More Palestinians flee on foot as Israeli troops fight in Gaza City
Palestinians carry their belongings as they flee their houses, amid Israeli attacks in Gaza City, Palestine, Nov. 7, 2023. (Reuters Photo)

The number of Gazans fleeing the north keeps climbing as over 15,000 people fled on Tuesday alone using the main north-south highway during a daily four-hour window announced by Israel



Thousands of Gazans are fleeing south on foot with only what they can carry after running out of food and water in the north, a United Nations agency said Wednesday, as Israel said its troops were deep inside Gaza City.

Over 70% of Gaza's population of 2.3 million have already fled their homes but the growing numbers making their way south point to an increasingly desperate situation in and around Gaza's largest city, which has come under heavy Israeli bombardment.

The war triggered by Hamas' Oct. 7 assault inside Israel has entered its second month, with an increasingly dire humanitarian situation inside the besieged Palestinian enclave and no end in sight.

Israel has said its war to end Hamas's rule will be long and difficult and that it will maintain some form of control over the coastal enclave indefinitely. Support for the war remains strong inside Israel.

About 15,000 people fled northern Gaza on Tuesday – triple the number that left Monday – according to the U.N. Office for the Coordination of Humanitarian Affairs. They are using Gaza's main north-south highway during a daily four-hour window announced by Israel.

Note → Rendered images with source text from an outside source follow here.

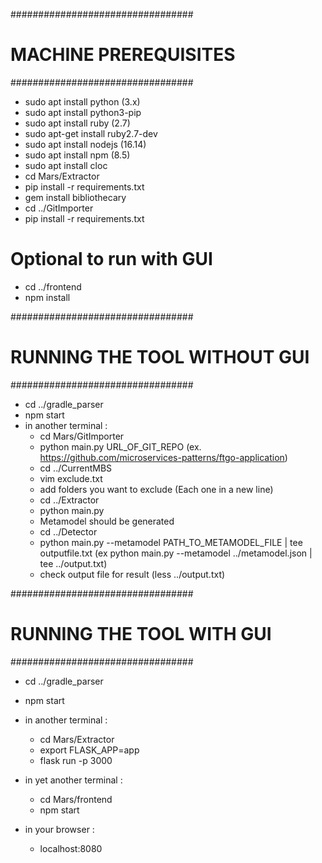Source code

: #################################
# MACHINE PREREQUISITES         #
#################################

- sudo apt install python (3.x)
- sudo apt install python3-pip
- sudo apt install ruby (2.7)
- sudo apt-get install ruby2.7-dev
- sudo apt install nodejs (16.14)
- sudo apt install npm (8.5)
- sudo apt install cloc
- cd Mars/Extractor
- pip install -r requirements.txt
- gem install bibliothecary
- cd ../GitImporter
- pip install -r requirements.txt
# Optional to run with GUI #
- cd ../frontend
- npm install

#################################
# RUNNING THE TOOL WITHOUT GUI  #
#################################

- cd ../gradle_parser
- npm start
- in another terminal : 
    - cd Mars/GitImporter
    - python main.py URL_OF_GIT_REPO (ex. https://github.com/microservices-patterns/ftgo-application)
    - cd ../CurrentMBS
    - vim exclude.txt 
    - add folders you want to exclude (Each one in a new line)
    - cd ../Extractor
    - python main.py
    - Metamodel should be generated
    - cd ../Detector
    - python main.py --metamodel PATH_TO_METAMODEL_FILE | tee outputfile.txt 
        (ex python main.py --metamodel ../metamodel.json | tee ../output.txt)
    - check output file for result (less ../output.txt)

#################################
# RUNNING THE TOOL WITH GUI     #
#################################

- cd ../gradle_parser
- npm start
- in another terminal : 
    - cd Mars/Extractor
    - export FLASK_APP=app
    - flask run -p 3000

- in yet another terminal :
    - cd Mars/frontend
    - npm start

- in your browser :
    - localhost:8080
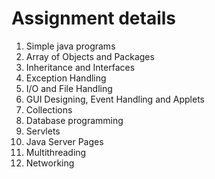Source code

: # Assignment details

1. Simple java programs
2. Array of Objects and Packages
3. Inheritance and Interfaces
4. Exception Handling
5. I/O and File Handling
6. GUI Designing, Event Handling and Applets
7. Collections
8. Database programming
9. Servlets
10. Java Server Pages
11. Multithreading
12. Networking
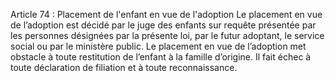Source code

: Article 74 : Placement de l'enfant en vue de l'adoption
Le placement en vue de l’adoption est décidé par le juge des enfants sur requête présentée par les personnes désignées par la présente loi, par le futur adoptant, le service social ou par le ministère public.
Le placement en vue de l’adoption met obstacle à toute restitution de l’enfant à la famille d’origine. Il fait échec à toute déclaration de filiation et à toute reconnaissance.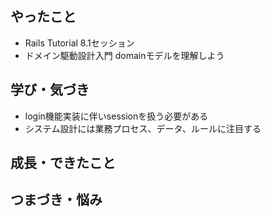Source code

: ## やったこと
- Rails Tutorial 8.1セッション
- ドメイン駆動設計入門 domainモデルを理解しよう
## 学び・気づき
- login機能実装に伴いsessionを扱う必要がある
- システム設計には業務プロセス、データ、ルールに注目する

## 成長・できたこと


## つまづき・悩み
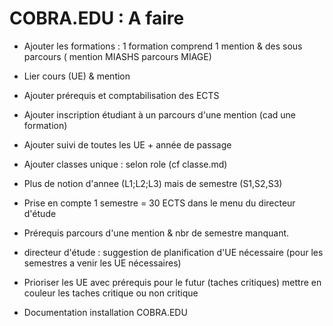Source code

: 
# COBRA.EDU : A faire 


- Ajouter les formations : 1 formation comprend 1 mention & des sous parcours ( mention MIASHS parcours MIAGE) 

- Lier cours (UE) & mention

- Ajouter prérequis et comptabilisation des ECTS

- Ajouter inscription étudiant à un parcours d'une mention (cad une formation) 

- Ajouter suivi de toutes les UE + année de passage

- Ajouter classes unique : selon role (cf classe.md)

- Plus de notion d'annee (L1;L2;L3) mais de semestre (S1,S2,S3)

- Prise en compte 1 semestre = 30 ECTS dans le menu du directeur d'étude

- Prérequis parcours d'une mention & nbr de semestre manquant.


- directeur d'étude : suggestion de planification 
d'UE nécessaire (pour les semestres a venir les UE nécessaires)

- Prioriser les UE avec prérequis pour le futur 
(taches critiques) mettre en couleur 
les taches critique ou non critique  

- Documentation installation COBRA.EDU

Those fleeing include children, older people and people with disabilities, and most walked with minimal belongings, the U.N. agency said. Some say they had to cross Israeli checkpoints, where they saw people being arrested, while others held their hands in the air and raised white flags while passing Israeli tanks.

Residents reported loud explosions overnight into Wednesday across Gaza City and in its al-Shati refugee camp, which houses Palestinian families who fled from or were driven out of what is now Israel during the 1948 war surrounding its establishment.

"The bombings were heavy and close," said Mohamed Abed, who lives in Gaza City’s Sheikh Radwan neighborhood. He said residents panicked when they heard the news late Tuesday that Israeli ground forces were fighting deep inside the city.

The Israeli military claimed it killed a leading Hamas member without saying where he was killed. Hamas has denied that Israeli troops have made any significant gains or entered Gaza City. It was not possible to independently confirm battlefield claims from either side.

Israel, meanwhile, is focusing its operations on Gaza City, which was home to some 650,000 people before the conflict and where the military claims Hamas has its central command and a vast labyrinth of tunnels.

Israeli troops during operations in northern Gaza, Palestine, Nov. 7, 2023. (AFP Photo)

Hundreds of thousands have heeded Israeli orders to flee the north in recent weeks, even though Israel also routinely strikes targets in the south, often killing civilians.

Tens of thousands of Palestinians remain in the north, many sheltering at hospitals or U.N. schools. The north has been without running water for weeks, and the U.N. agency said the last functioning bakeries shut down Tuesday for lack of fuel, water and flour. Hospitals running low on supplies are performing surgeries – including amputations – without anesthesia, it said.

Majed Haroun, who lives in Gaza City, said women and children go door to door asking for food, while those in shelters rely on local donations. "They should allow aid for those children," he said.

Ameer Ghalban, who was pushing an older relative in a wheelchair down Gaza's main highway alongside others fleeing to the south, said the two of them had each lived off one piece of bread a day for the past three.

"The majority of people have left their land because the siege has become absolute in Gaza. We have no water, no electricity, and no flour," he said.

The situation is little better in the south, where hundreds of thousands of displaced people are packed into U.N.-run schools and other facilities. At one packed shelter, 600 people must share a single toilet, according to the U.N. office.

A month of relentless bombardment in Gaza has killed more than 10,300 Palestinians – two-thirds of them women and minors, according to the Health Ministry in the territory. More than 2,300 are believed to have been buried by strikes that in some cases have demolished entire city blocks. In comparison, Israeli casualties stand at 1,400.

The death toll on both sides is without precedent in decades of Israeli-Palestinian conflict.

Prime Minister Benjamin Netanyahu said Israel would maintain "overall security responsibility" in Gaza for an "indefinite period" after defeating Hamas.

Israel's main ally, the United States, is opposed to any reoccupation of the territory, from which Israel removed soldiers and settlers in 2005.

The U.S. has suggested that a revitalized Palestinian Authority could govern Gaza. But the internationally recognized PA, whose forces were driven out of Gaza by Hamas 16 years ago, says it would only do so as part of a solution that creates a Palestinian state in Gaza, the West Bank and east Jerusalem – territories Israel seized in the 1967 Mideast war.